Instituições financeiras só poderão adquirir, descontar ou receber em garantia recebíveis mercantis de empresas por meio de duplicatas emitidas sob a forma escritural, a partir de 2027.
O atual cronograma do Banco Central do Brasil (Bacen) prevê a virada de chave pelas empresas sacadoras de grande iniciando em abril/2027, passando para as de médio porte (outubro/2027) e chegando nas de pequeno porte (abril/2028).
Esta obrigatoriedade imposta às instituições financeiras (Resolução CMN 4.815/2020), impactará dramaticamente a forma jurídica como parte do volume anual de R$10 trilhões de duplicatas serão negociadas com financiadores – instituições financeiras, fundos de investimento em direitos creditórios (FIDCs), fintechs e outros.
A duplicata escritural (Lei 13.775/2018) introduzirá no Brasil não apenas uma nova forma de emissão de título (de física para digital), mas uma transformação completa de como ela será sacada, escriturada, aceita, circulada, gravada e paga.
Todo o processo se dará através de sistemas eletrônicos centralizados que realizarão a escrituração, registro e depósito das duplicatas escriturais, administrados por escrituradoras, entidades registradoras e depositárias autorizadas pelo Bacen.
Ao garantir a unicidade da duplicata (combate a fraude), interoperabilidade dos sistemas eletrônicos e transparência das informações, será possível aumentar a oferta de crédito atrelados a recebíveis mercantis e a redução do custo financeiro.
A operacionalização da duplicata escritural e o acesso aos sistemas eletrônicos exigirão que empresas sacadoras, sacadas e financiadores revisem e adaptem seus instrumentos jurídicos, conforme descrito abaixo:
1. Impactos Jurídicos para Empresas Sacadoras de Duplicatas: empresas sacadoras deverão (i) firmar contrato com uma das escrituradoras para emissão de duplicatas escriturais, apresentação aos sacados, coleta do aceite, controle de titularidade e de pagamentos, e (ii) revisar seus contratos com financiadores, para venda, desconto ou constituição de garantia de duplicatas escriturais.
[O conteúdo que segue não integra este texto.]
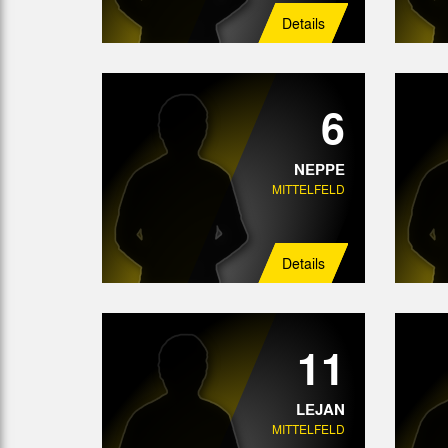
Details
6
NEPPE
MITTELFELD
Details
11
LEJAN
MITTELFELD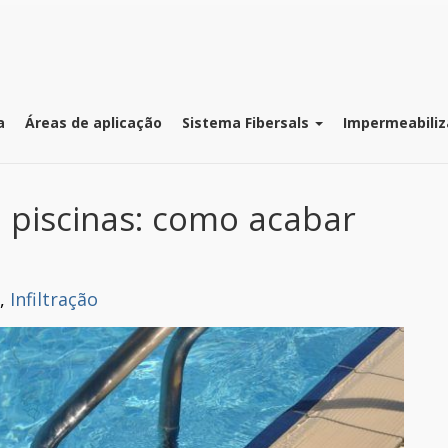
a
Áreas de aplicação
Sistema Fibersals
Impermeabiliz
 piscinas: como acabar
,
Infiltração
2. Impactos Jurídicos para Empresas Sacadas: empresas sacadas deverão, entre outros, garantir que seus sistemas ERP se integrem com o da escrituração para possibilitar a comunicação sobre duplicatas sacadas contra si, dar aceite ou recusa, realizar pagamentos através de uma das formas de liquidação (direta ou em duas etapas) prevista da regulação do Bacen, e realizar contestações.
Para aquelas que possuem o chamado contrato de programa “risco sacado” com financiadores, elas deverão revisar estes instrumentos para prever 2 pontos-chave: (i) como se operacionalizarão os pagamentos das duplicatas escriturais, e (ii) quais serviços adicionais o financiador irá eventualmente prestar à sacada (e.g. figurar como agente escriturador/intermediário para avisar sobre títulos sacados, possibilitar o aceite ou recusa, realizar pagamentos).
3. Impactos Jurídicos sobre Instituições Financeiras, FIDC e Fintechs: os financiadores deverão (i) contratar com uma das entidades registradoras para acessar o sistema eletrônico e obter, quando autorizado, visualização da agenda de duplicatas de sacadores e dos atos a elas relacionados, assim como realizar atos de alteração de titularidade, constituição de promessa/gravame e contestacão, e também que lhes sejam permitidos prestar serviços adicionais como agente escriturador/intermediário para sacadas, (ii) revisar seus contratos de aquisição, desconto ou constituição de garantia com sacadoras, e (iii) revisar seus contratos de programa “risco sacado” com sacadas nos 2 pontos-chave já referidos no item 2 acima.
A introdução faseada da duplicata escritural em 2027 impactará dramaticamente a forma de negociação de recebíveis mercantis no Brasil. Pela relevância, este tema deve entrar na agenda prioritária de empresas sacadoras, sacadas e financiadores, considerando as adaptações jurídicas substanciais que serão necessárias.